*SOURCE INFORMATION*.
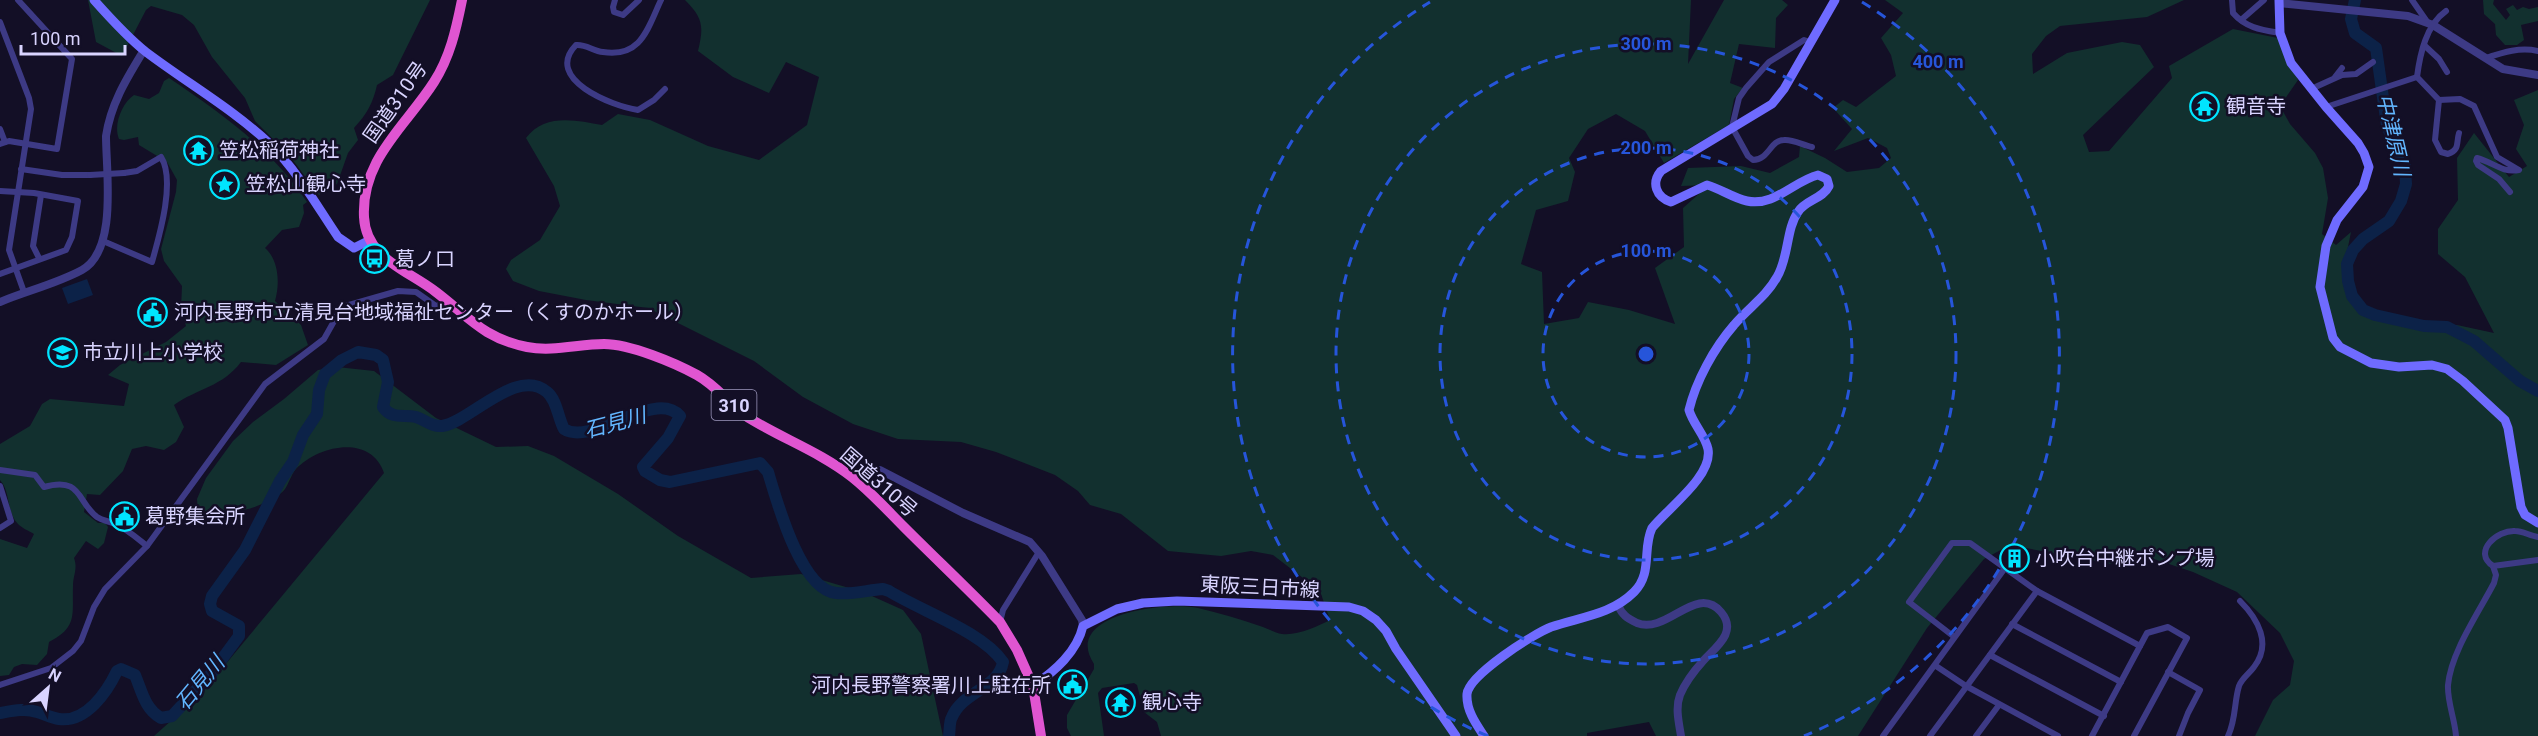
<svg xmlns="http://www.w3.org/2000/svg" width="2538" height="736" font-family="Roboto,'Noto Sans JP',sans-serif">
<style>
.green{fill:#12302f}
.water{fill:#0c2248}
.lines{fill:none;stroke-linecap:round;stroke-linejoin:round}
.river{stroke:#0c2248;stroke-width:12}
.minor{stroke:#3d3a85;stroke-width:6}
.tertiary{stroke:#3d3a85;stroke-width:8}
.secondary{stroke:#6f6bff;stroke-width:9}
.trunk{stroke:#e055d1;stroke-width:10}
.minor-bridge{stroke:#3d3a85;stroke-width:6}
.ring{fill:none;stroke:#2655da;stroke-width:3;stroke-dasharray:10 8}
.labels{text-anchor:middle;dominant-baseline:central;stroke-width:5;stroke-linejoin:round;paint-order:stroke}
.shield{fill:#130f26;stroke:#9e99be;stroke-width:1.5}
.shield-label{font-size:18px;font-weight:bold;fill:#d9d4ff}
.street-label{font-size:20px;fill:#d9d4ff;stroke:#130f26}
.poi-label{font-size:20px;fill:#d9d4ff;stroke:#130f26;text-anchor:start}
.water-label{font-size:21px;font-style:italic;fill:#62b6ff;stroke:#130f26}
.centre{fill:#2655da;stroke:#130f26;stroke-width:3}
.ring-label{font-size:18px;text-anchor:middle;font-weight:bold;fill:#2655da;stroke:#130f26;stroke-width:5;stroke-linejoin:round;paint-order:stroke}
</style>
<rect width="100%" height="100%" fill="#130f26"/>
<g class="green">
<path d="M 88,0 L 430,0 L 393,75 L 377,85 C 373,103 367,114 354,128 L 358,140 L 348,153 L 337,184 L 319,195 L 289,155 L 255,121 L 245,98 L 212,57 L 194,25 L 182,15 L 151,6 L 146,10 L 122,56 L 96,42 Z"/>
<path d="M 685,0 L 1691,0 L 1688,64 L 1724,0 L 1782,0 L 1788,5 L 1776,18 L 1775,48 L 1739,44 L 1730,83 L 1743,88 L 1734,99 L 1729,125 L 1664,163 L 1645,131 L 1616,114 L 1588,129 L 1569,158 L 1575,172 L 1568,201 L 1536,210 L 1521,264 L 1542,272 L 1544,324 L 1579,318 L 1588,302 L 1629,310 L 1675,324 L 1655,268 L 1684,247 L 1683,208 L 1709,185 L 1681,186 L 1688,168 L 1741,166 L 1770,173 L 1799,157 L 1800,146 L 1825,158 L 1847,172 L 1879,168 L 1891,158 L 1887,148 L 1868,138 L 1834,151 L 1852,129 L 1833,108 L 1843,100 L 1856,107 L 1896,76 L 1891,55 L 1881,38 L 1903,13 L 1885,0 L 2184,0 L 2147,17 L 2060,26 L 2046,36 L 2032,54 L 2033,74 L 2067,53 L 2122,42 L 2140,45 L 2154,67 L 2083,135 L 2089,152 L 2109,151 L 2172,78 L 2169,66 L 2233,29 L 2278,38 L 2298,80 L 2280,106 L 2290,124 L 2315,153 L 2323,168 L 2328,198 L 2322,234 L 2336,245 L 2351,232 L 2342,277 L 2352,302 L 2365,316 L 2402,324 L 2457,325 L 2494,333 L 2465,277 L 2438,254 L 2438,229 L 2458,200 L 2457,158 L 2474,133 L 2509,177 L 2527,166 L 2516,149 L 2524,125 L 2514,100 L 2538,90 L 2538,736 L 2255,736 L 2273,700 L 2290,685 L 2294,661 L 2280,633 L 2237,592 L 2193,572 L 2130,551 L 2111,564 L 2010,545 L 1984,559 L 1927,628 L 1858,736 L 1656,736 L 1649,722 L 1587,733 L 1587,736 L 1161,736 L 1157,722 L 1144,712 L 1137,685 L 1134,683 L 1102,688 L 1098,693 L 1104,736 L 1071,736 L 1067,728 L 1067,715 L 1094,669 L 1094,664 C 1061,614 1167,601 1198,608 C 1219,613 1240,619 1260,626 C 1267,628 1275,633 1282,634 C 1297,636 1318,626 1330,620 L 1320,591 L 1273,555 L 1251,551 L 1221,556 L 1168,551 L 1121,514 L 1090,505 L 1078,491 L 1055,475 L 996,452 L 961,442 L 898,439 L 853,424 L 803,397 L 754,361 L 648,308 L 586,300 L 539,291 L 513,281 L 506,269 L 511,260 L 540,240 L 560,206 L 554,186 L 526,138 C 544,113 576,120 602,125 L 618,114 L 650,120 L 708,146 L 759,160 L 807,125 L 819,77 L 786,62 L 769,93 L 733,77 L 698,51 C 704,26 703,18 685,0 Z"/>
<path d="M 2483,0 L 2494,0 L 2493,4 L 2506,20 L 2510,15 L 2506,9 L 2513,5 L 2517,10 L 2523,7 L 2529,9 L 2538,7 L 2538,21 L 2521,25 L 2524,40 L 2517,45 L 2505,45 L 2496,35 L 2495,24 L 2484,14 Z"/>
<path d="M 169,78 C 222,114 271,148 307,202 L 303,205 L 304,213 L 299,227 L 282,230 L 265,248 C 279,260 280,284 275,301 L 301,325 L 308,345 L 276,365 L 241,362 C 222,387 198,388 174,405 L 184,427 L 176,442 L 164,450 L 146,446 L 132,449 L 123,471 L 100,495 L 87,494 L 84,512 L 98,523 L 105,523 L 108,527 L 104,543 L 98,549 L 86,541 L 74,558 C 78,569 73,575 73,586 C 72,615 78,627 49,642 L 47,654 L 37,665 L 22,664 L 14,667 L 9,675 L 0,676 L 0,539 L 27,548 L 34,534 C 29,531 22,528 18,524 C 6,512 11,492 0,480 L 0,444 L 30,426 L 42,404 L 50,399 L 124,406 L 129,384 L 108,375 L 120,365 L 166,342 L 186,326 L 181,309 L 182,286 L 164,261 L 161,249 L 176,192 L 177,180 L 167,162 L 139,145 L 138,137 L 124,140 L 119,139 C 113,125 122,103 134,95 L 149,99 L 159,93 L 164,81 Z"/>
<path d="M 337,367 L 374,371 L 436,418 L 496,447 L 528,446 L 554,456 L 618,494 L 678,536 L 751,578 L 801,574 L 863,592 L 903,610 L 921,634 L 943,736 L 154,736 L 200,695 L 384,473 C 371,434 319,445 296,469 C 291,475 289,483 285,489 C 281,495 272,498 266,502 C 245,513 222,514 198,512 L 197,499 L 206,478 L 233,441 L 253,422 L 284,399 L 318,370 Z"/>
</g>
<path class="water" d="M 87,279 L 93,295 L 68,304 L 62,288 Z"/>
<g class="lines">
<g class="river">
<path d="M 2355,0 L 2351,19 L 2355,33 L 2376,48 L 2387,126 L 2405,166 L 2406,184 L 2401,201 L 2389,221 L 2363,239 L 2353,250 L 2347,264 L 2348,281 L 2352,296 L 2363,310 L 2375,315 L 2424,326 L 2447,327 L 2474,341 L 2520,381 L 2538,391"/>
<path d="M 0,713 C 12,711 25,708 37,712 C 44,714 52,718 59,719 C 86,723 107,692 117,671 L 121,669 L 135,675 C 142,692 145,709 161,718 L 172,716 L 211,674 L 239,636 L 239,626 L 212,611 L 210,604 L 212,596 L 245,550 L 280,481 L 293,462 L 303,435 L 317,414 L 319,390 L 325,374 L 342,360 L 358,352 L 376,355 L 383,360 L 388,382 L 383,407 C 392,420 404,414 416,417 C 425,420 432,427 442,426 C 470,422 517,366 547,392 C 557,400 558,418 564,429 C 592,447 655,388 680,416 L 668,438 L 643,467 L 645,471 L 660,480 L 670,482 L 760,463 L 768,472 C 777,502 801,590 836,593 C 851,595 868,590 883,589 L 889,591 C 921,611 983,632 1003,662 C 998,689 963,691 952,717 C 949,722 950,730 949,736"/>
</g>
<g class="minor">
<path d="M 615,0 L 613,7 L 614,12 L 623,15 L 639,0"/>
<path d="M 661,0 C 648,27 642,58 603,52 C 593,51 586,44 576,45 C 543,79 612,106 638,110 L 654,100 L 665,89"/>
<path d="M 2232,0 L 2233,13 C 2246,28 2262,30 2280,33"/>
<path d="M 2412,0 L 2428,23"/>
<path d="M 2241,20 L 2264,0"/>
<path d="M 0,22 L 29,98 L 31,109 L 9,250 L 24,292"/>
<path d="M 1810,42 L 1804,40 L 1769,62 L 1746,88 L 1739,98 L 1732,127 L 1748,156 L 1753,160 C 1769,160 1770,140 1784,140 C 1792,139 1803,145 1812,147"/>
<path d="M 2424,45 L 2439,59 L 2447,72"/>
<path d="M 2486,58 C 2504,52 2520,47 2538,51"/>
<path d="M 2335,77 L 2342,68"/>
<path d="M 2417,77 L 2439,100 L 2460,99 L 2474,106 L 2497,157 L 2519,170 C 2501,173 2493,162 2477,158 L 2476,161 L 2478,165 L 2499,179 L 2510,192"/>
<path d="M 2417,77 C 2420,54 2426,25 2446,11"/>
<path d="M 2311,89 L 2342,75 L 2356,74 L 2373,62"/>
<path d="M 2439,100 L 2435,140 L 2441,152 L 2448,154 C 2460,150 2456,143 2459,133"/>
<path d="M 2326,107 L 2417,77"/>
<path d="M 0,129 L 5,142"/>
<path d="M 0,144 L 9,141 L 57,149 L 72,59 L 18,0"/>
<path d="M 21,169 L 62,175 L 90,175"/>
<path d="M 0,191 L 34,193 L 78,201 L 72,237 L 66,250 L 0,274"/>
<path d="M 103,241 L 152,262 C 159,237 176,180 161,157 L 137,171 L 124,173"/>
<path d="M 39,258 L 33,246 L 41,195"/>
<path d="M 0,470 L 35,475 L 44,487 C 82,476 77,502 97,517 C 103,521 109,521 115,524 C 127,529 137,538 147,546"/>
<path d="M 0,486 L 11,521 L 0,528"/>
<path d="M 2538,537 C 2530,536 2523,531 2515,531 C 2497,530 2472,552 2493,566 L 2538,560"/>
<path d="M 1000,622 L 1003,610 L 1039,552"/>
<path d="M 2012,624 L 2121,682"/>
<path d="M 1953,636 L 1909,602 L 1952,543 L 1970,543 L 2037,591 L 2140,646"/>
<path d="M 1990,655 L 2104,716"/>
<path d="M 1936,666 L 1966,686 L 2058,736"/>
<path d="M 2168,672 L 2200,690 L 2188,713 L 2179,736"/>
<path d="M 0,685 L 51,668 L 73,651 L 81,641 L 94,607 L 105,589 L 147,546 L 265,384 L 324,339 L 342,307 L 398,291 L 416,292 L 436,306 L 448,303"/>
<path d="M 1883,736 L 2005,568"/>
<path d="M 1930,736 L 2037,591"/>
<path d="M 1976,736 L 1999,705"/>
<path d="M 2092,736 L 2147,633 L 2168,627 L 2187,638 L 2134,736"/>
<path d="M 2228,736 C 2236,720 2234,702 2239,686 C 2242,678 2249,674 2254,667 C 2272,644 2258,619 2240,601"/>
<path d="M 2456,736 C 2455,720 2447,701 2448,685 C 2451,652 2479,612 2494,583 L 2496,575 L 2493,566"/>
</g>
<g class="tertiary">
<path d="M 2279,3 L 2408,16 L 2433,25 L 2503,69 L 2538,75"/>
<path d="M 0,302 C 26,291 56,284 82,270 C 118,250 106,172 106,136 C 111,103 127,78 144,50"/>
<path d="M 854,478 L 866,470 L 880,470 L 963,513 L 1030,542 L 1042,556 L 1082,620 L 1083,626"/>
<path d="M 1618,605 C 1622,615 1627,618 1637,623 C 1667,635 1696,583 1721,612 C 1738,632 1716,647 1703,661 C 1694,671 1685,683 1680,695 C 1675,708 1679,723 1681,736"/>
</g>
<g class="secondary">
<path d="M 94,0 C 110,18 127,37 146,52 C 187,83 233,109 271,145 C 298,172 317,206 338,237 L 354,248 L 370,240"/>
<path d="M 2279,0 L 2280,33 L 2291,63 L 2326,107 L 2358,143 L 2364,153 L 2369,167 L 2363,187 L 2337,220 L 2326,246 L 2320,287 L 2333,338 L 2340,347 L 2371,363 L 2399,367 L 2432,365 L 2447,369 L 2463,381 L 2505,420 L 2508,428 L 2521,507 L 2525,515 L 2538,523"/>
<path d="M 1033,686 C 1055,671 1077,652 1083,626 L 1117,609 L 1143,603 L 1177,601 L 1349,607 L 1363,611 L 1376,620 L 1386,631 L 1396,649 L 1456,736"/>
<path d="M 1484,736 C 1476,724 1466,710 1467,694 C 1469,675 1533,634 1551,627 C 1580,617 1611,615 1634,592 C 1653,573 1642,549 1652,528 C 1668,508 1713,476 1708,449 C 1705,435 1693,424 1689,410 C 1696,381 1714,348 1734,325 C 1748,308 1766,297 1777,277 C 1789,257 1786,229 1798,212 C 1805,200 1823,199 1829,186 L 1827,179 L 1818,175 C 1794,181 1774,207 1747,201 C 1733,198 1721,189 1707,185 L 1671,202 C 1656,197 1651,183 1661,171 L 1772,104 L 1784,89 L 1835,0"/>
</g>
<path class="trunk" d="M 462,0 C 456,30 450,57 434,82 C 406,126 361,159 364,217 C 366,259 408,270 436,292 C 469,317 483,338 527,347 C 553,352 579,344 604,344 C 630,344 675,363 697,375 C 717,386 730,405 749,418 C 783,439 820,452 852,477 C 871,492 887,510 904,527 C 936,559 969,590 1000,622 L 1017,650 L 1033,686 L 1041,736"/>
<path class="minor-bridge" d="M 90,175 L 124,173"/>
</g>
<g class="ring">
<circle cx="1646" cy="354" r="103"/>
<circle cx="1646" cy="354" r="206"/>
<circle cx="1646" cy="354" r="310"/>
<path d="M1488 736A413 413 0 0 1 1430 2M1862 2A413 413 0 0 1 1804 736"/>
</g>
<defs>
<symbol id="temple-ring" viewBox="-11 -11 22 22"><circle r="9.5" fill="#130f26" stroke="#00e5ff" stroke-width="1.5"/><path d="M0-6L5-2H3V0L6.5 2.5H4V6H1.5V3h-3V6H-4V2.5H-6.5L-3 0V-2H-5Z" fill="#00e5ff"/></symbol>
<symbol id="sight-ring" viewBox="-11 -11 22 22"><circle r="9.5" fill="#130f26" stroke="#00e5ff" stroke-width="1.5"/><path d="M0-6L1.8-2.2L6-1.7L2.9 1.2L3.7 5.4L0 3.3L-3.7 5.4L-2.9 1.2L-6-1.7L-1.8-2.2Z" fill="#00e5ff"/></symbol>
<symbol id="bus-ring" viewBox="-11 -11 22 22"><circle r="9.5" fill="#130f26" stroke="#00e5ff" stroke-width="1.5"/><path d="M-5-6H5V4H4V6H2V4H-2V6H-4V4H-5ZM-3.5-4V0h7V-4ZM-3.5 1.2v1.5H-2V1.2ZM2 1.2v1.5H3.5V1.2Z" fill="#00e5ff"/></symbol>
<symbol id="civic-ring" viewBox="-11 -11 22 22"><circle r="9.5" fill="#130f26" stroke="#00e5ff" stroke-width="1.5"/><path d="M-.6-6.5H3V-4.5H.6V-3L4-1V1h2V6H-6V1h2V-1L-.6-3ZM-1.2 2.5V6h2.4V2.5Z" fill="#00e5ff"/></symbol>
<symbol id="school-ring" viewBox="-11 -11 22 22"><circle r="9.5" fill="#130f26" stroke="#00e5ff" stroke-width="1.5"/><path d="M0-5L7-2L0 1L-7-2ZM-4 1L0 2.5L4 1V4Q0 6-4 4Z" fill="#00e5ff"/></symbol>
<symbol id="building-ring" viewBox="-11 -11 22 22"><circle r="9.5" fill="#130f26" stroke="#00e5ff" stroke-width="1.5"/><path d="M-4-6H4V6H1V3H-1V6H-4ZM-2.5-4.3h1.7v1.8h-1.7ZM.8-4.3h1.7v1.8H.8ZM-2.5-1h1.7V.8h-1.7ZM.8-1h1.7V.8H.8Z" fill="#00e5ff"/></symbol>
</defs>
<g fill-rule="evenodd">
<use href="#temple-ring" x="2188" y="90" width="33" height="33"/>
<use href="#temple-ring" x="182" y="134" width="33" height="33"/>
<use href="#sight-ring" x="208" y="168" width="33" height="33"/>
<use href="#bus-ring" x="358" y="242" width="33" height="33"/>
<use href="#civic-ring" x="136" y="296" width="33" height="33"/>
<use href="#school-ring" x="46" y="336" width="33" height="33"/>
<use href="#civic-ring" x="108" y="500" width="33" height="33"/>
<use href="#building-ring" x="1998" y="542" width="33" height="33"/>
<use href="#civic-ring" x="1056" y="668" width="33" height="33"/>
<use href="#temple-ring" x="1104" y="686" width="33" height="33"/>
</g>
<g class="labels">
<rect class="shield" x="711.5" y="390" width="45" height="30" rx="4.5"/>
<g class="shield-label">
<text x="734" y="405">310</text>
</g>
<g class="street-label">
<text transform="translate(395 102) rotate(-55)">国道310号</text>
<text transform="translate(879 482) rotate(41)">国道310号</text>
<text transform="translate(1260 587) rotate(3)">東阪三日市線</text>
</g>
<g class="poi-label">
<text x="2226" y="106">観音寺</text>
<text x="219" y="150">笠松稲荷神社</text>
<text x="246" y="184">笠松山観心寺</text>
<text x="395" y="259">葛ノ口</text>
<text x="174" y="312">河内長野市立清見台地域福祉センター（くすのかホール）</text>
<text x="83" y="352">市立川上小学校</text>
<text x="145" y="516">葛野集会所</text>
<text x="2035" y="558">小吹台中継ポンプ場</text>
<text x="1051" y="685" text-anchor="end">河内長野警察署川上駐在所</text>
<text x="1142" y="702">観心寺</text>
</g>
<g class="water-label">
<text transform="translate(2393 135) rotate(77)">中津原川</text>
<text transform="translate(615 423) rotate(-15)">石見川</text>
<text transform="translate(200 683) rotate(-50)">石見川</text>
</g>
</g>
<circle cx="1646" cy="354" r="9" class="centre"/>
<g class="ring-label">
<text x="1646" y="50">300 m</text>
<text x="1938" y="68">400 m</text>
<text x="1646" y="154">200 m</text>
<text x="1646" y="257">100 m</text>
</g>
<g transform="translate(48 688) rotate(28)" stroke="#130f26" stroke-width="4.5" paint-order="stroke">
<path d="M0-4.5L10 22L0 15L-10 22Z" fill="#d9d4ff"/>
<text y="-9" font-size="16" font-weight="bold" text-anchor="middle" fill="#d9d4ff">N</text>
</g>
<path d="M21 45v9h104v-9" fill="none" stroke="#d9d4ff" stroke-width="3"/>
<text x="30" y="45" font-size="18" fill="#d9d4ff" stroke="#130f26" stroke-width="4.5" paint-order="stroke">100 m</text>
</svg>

*PROBLEM DETAILS*.
Scan the records for the word "lines", and copy each line where it is found.

*RESPONSE AREA*.
.lines{fill:none;stroke-linecap:round;stroke-linejoin:round}
<g class="lines">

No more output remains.